In our view, Muddy Waters and, its founder, Carson Block, have the edge on this fight. We have recently argued (unsuccessfully, however) that the “attorneys’ eyes only” designation, while appropriate in narrow circumstances, sharply increases the expense of litigation, seriously compromises a litigant’s ability to communicate with its lawyer, and, often (and, it seems in the Muddy Waters case), would seriously undermine the lawyers’ efficacy. Although judges and lawyers often wish to sideline litigants in litigation, reserving the work for “the professionals,” our justice system works best with actively engaged and informed litigants.
Original post (October 26, 2016) (under the headline, “St. Jude v. Muddy Waters: The Fight is On. Shields Up, Photons Loaded.): As we said last month, St. Jude Medical has brought a complaint against short-seller Muddy Waters Consulting and others for false advertising, conspiracy and the resultant manipulation of the public markets. Essentially, St. Jude’s 33-page lawsuit alleges that Muddy Waters’ business model is to malign companies, like St. Jude Medical, with false or misleading public criticism of their business practices or products, so that Muddy Waters, which has “shorted” stock in the target company (see below), can make money.
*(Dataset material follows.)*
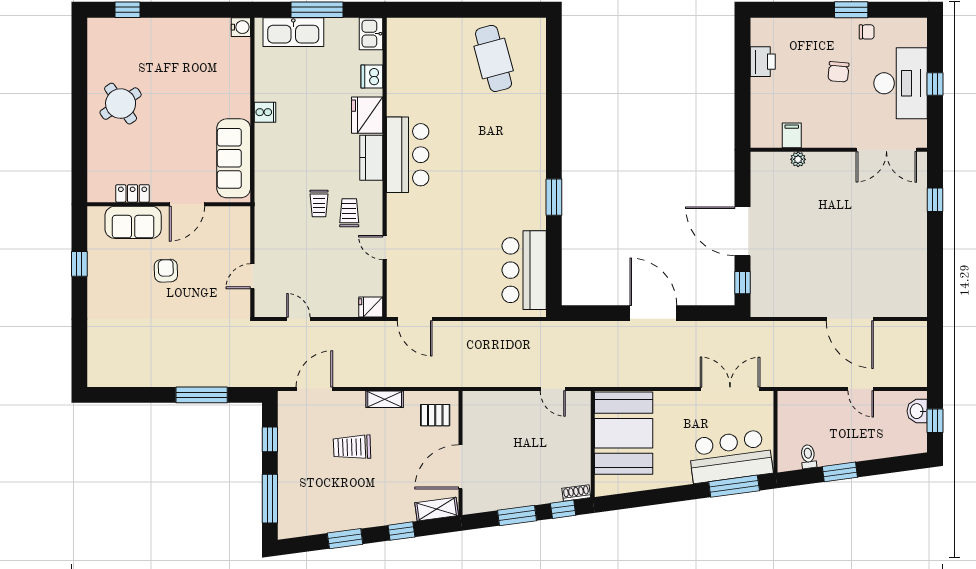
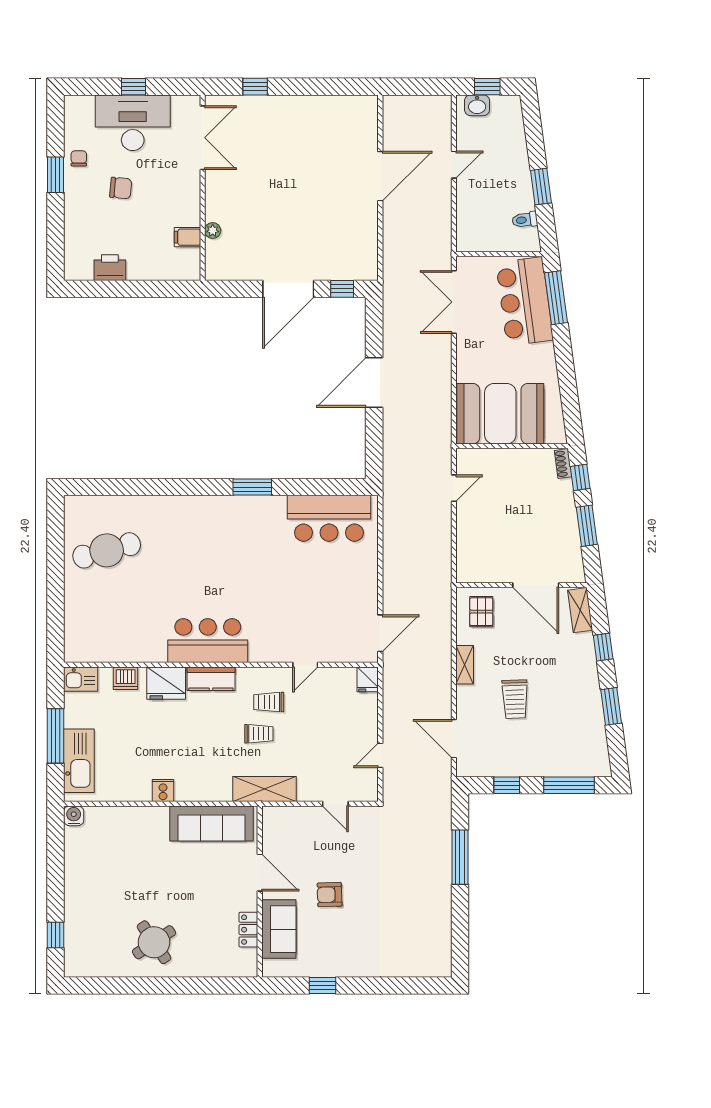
shelving: (266, 209) -> (264, 789), added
The basic idea of shorting or short-selling is that an investor sells stock he does not actually own on Date 1, with a promise to the buyer that he will deliver the stock on later Date 2. If the share price drops between Date 1 and Date 2, the short-seller makes money because buyer, who is correspondingly going “longer” on the stock, is bound by the Date 1 sale price. If the share price goes up between Date 1 and Date 2, the short seller takes a loss. The details of short-selling are, of course, more complicated.
At issue in St. Jude v. Muddy Waters, are statements by Muddy Waters people questioning the safety of St. Jude implantable cardiac rhythm management (“CRM”) devices, colloquially known as pacemakers. Was this merely a ploy to drive St. Jude’s price down? Muddy Waters has now filed its answer.
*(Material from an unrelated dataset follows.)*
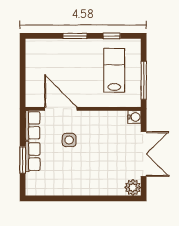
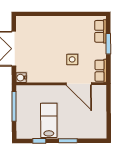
lab bench: (114, 70) -> (49, 120), moved, turned 180
row of seats: (33, 157) -> (100, 31), moved
plant: (133, 187) -> (22, 22), removed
The immense challenge for businesses like St. Jude is to prove that the short-sellers’ public criticism is truly false and misleading, rather than reasonable criticism. This task is particularly difficult because, in areas of ambiguity or uncertainty, the first amendment of the U.S. Constitution weighs heavily in favor of public speech rights. Predictably, Muddy Waters answered St. Jude’s Complaint this week, wrapped up tightly in the American flag.
Where will this end? When will this end?
Given the amount of money at stake and my sense of the war chests involved, I speculate that this case is going to be a hard-fought and protracted siege.
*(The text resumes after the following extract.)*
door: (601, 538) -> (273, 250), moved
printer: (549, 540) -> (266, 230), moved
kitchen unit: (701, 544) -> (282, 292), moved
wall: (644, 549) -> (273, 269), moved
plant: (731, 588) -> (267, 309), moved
Given the allegations and defenses, I predict that this case is going to have an enormous “e-discovery” component; that is, both sides should prepare themselves (and have been preparing themselves for months now, I expect) for deep dives into their “ESI,” or electronically stored information.
St. Jude will be dredging Muddy Waters for evidence and admissions that Muddy Waters is and was solely concerned about making money and uninterested either in patient safety or in the accuracy of publicly available information.
Muddy Waters, on the other hand, will be cutting into the digital guts of St. Jude to buttress their claims of a genuine concealed threat to public safety allegedly posed by St. Jude’s CRM devices.[editor’s note: A Minnesota Litigator reader directs us to “Profitsoverpatients.com“, a Muddy Waters production. The perfect theme song for this bloodletting in the making is linked here.]